The chain of trust: from leaf to root
SSL certificate security is based on a hierarchical chain of trust. Your certificate (leaf certificate) is not directly trusted by the browser: it is signed by an intermediate CA, which in turn is signed by a root CA. The browser has a trust store with trusted root CAs (approximately 150 root CAs in modern browsers). To trust your certificate, the browser must be able to build the complete chain from the leaf to a root CA in its trust store. If a link is missing, the chain breaks and the browser shows an error.

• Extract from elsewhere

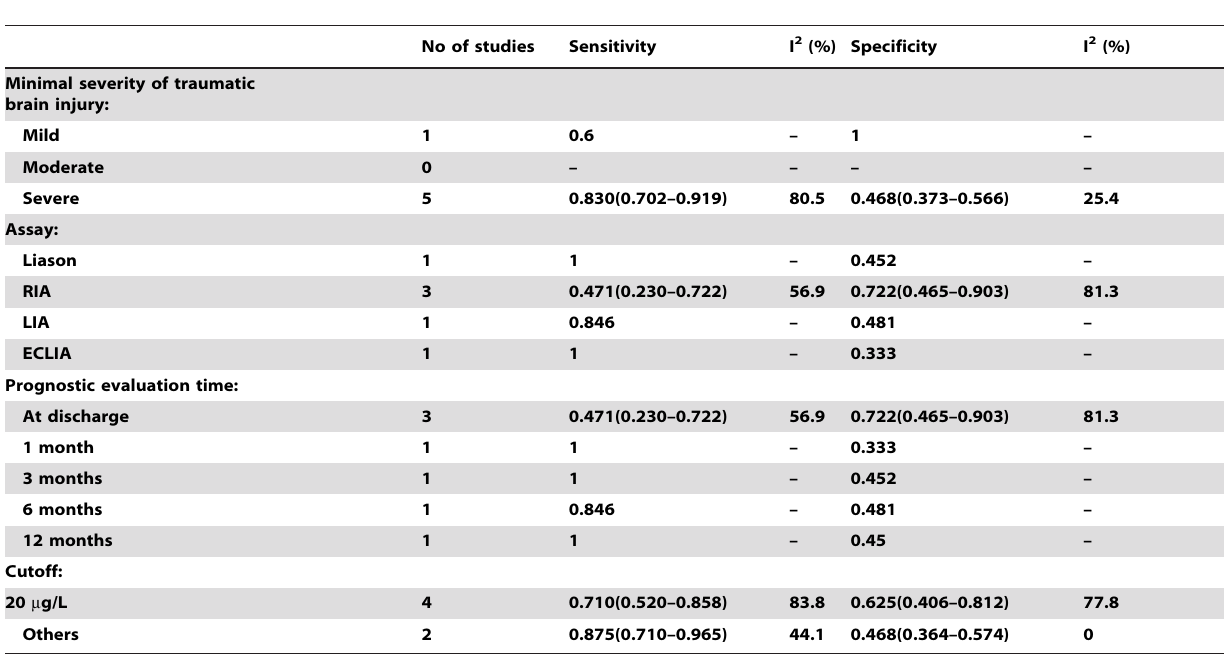
Table 4. Sensitivity analyses for the sensitivity and specificity of NSE concentrations to predict the mortality in patients with traumatic brain injury.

The Certificate Chain tool visualizes the entire chain returned by the server, verifying the signature of each certificate, the validity dates of each one, and the completeness of the chain. It is more detailed than the SSL Check: while that provides an overall grade, the Certificate Chain focuses specifically on chain structure, identifying missing certificates, certificates in the wrong order, and expired certificates in the chain.
Common chain problems
The most frequent problem is the missing intermediate certificate. The server must send the leaf and all intermediates (but not the root). If an intermediate is missing, some browsers and clients (especially mobile, cURL, Java applications) cannot validate the chain and show an error. Chrome on desktop often works anyway because it automatically downloads missing intermediates (AIA fetching), masking the problem. This is why testing with a dedicated tool like our Certificate Chain is essential.
Configuring the chain correctly
To correctly configure the chain, concatenate the server certificate with intermediate certificates in a single file (bundle or fullchain). The order is: leaf first, then intermediates from closest to the leaf to closest to the root. Do not include the root certificate. On Nginx: ssl_certificate points to the fullchain. On Apache: SSLCertificateFile for the leaf, SSLCertificateChainFile for intermediates. Let's Encrypt directly provides the fullchain.pem file containing leaf + intermediates.
After configuration, verify with Certificate Chain and with SSL Check for the grade. If you issue certificates for multiple subdomains, verify the chain on each one — the configuration might differ. Also verify that your domain has CAA Record Lookup records configured to limit which CAs can issue certificates, adding an additional layer of protection to your PKI.
A special case is cross-signing: Let's Encrypt initially used an intermediate certificate cross-signed by the root DST Root CA X3 (older and more widespread) to ensure compatibility with pre-7.1 Android devices. With the transition to their own root ISRG Root X1, some older devices may have issues. If your audience includes very old devices, verify chain compatibility with those specific clients.